### Instruction a
In the thermal interface material description below, restate word for word the stretch from "PHASE I: Develop concepts" through "requirements stated above.".

OBJECTIVE: Develop a high-conductance, device attach thermal interface material (TIM) for use in high power density applications such as the interface between a GaN Power Amplifier and heat spreader or carrier. 

DESCRIPTION: Current thermal management of solid state power amplifiers (SSPAs) in space is limited in its ability to spread power densities from the channels of active Power Amplifier devices (PA) to the large area thermal radiators required for ultimate rejection of heat to space. Current power densities at the bottom of the PA device can exceed 62 W/cm2 and are expected to climb to values >1488 W/cm2 in the next 5-6 years. At these expected power densities, it is apparent that current state of the art solders used at this interface will no longer be acceptable due to the need for higher performance. The Device Attachment TIM shall provide a heat transfer coefficient >1340 W/cm2-C over an area of 0.3 cm x 0.3 cm. The TIM shall provide sufficient attachment with high thermal performance to survive various environments it will be subjected to through the satellite mission, including dynamic loads, large diurnal variations, and thermal cycles. The high thermal conductance is required in a space environment (vacuum and no gravity), as well as on Earth in any orientation with respect to gravity for ground testability. The TIM shall meet performance over an operating temperature range of 0°C to 150°C and must survive a temperature range of -60°C to 150°C. Please be sure to address the thermal induced stress on the heat spreader after thermal cycles in a specific application as this will vary depending on the mission. In addition, the TIM shall not require significant cure time or any harsh processing environments that would damage the device, unit or system (including temperatures over 250 °C). The TIM shall be free of potential workmanship issues to avoid (or at least limit) the thermal vacuum testing required for recurring, standard designs. Proposers are highly encouraged to team with systems integrators and payload providers to ensure applicability of their efforts and to provide a clear transition path. 

PHASE I: Develop concepts to provide a robust, reliable TIM that has the potential to provide a heat transfer coefficient >1340 W/cm2-C. Demonstrate by analysis and/or test the feasibility of such concepts to meet all requirements stated above.

### Instruction b
Quote every one of the records below exactly, leaving out the pictures.

Records in a dataset:
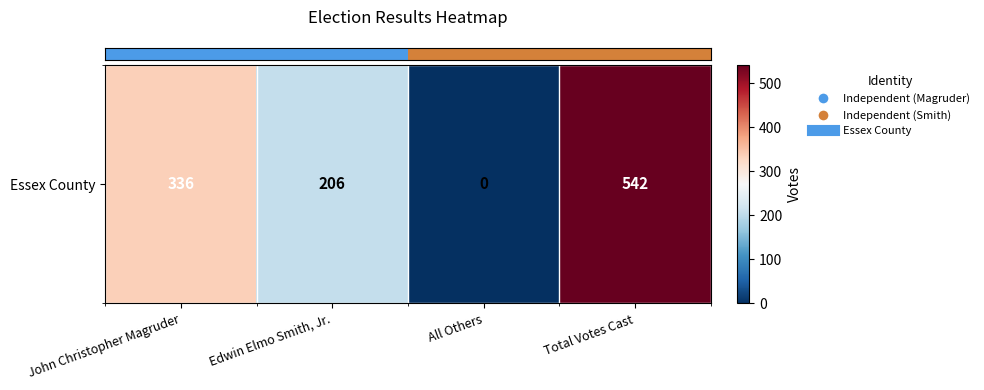

What is the change in value from Edwin Elmo Smith, Jr. to All Others?

-206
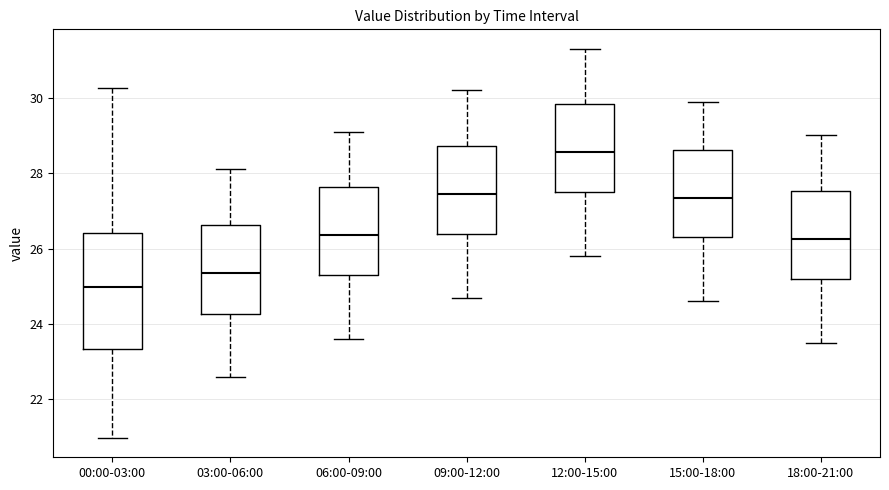

Reading left to right, read every box against the y-axis: the position of its median line, the range the box covers, and the ends of its whiskers. The values are not printed on the chart, so give them approximately, as read against the axis.

00:00-03:00: median 25.0, box 23.4 to 26.4, whiskers 21.0 to 30.2
03:00-06:00: median 25.4, box 24.2 to 26.6, whiskers 22.6 to 28.2
06:00-09:00: median 26.4, box 25.4 to 27.6, whiskers 23.6 to 29.2
09:00-12:00: median 27.4, box 26.4 to 28.8, whiskers 24.8 to 30.2
12:00-15:00: median 28.6, box 27.6 to 29.8, whiskers 25.8 to 31.4
15:00-18:00: median 27.4, box 26.4 to 28.6, whiskers 24.6 to 30.0
18:00-21:00: median 26.2, box 25.2 to 27.6, whiskers 23.6 to 29.0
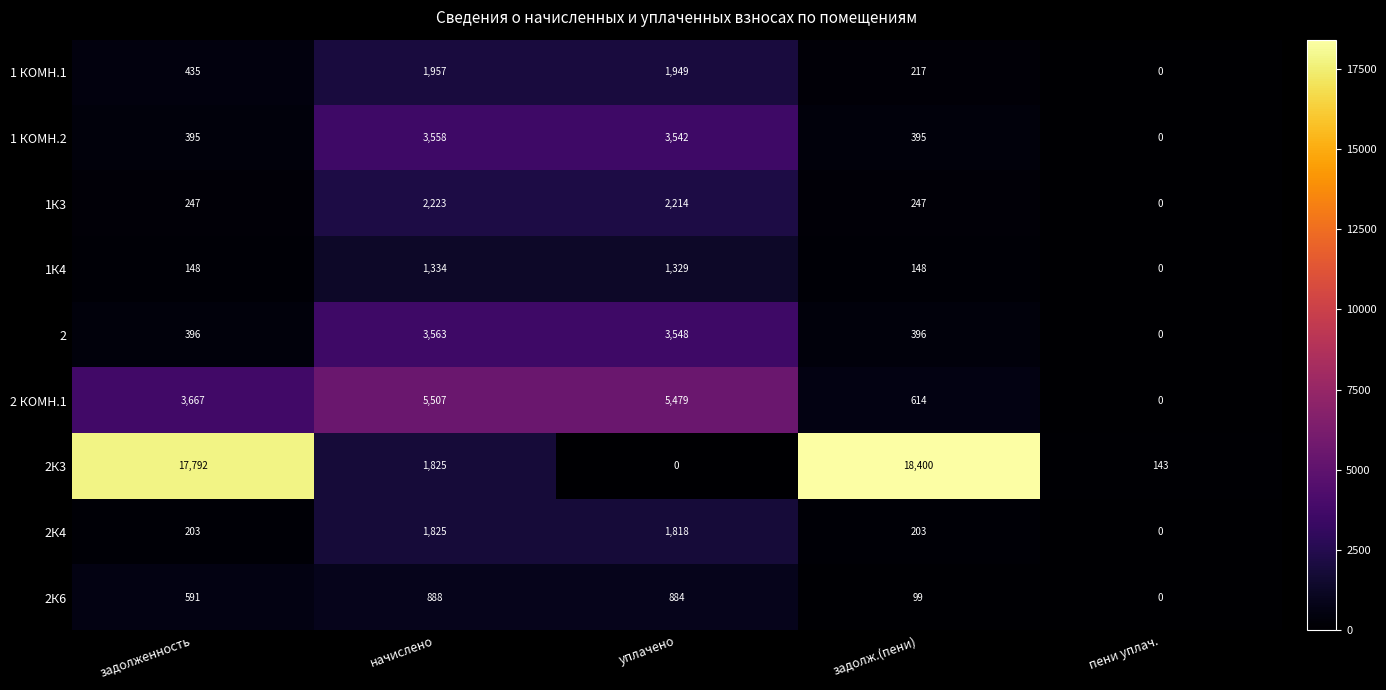

What is the sum of the 2К3 values at задолж.(пени) and пени уплач.?

18543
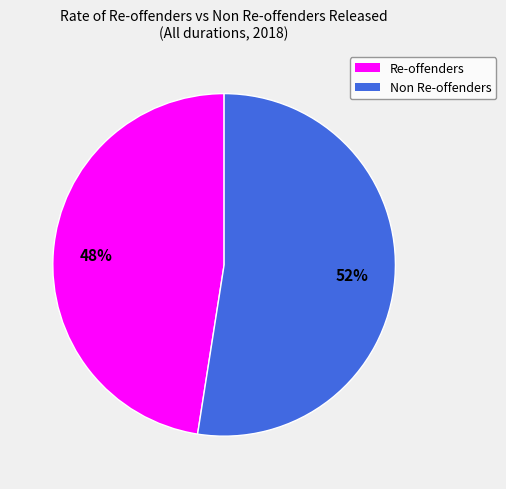

To the nearest percent, what is the average slice percentage?

50%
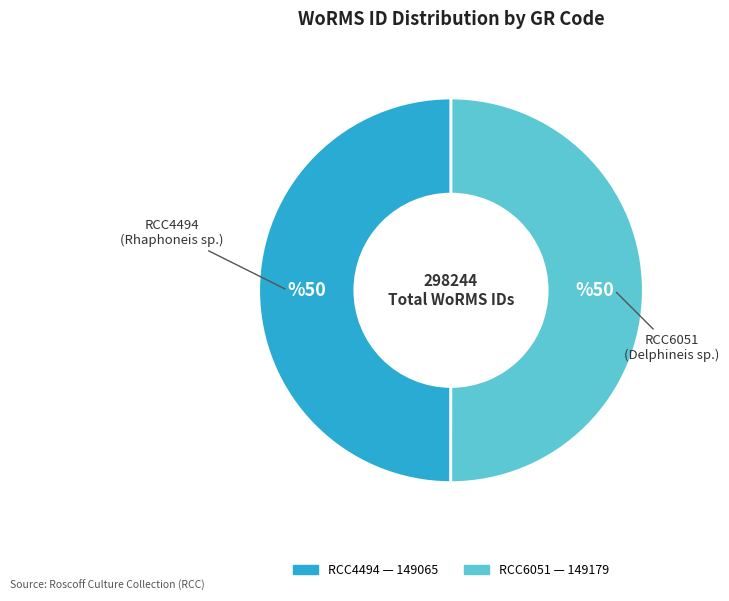

Approximately how many times larger is the value at RCC6051 compared to RCC4494?

1.0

### Answer a
PHASE I: Develop concepts to provide a robust, reliable TIM that has the potential to provide a heat transfer coefficient >1340 W/cm2-C. Demonstrate by analysis and/or test the feasibility of such concepts to meet all requirements stated above.

### Answer b
What is the change in value from Edwin Elmo Smith, Jr. to All Others?

-206

Reading left to right, read every box against the y-axis: the position of its median line, the range the box covers, and the ends of its whiskers. The values are not printed on the chart, so give them approximately, as read against the axis.

00:00-03:00: median 25.0, box 23.4 to 26.4, whiskers 21.0 to 30.2
03:00-06:00: median 25.4, box 24.2 to 26.6, whiskers 22.6 to 28.2
06:00-09:00: median 26.4, box 25.4 to 27.6, whiskers 23.6 to 29.2
09:00-12:00: median 27.4, box 26.4 to 28.8, whiskers 24.8 to 30.2
12:00-15:00: median 28.6, box 27.6 to 29.8, whiskers 25.8 to 31.4
15:00-18:00: median 27.4, box 26.4 to 28.6, whiskers 24.6 to 30.0
18:00-21:00: median 26.2, box 25.2 to 27.6, whiskers 23.6 to 29.0

What is the sum of the 2К3 values at задолж.(пени) and пени уплач.?

18543

To the nearest percent, what is the average slice percentage?

50%

Approximately how many times larger is the value at RCC6051 compared to RCC4494?

1.0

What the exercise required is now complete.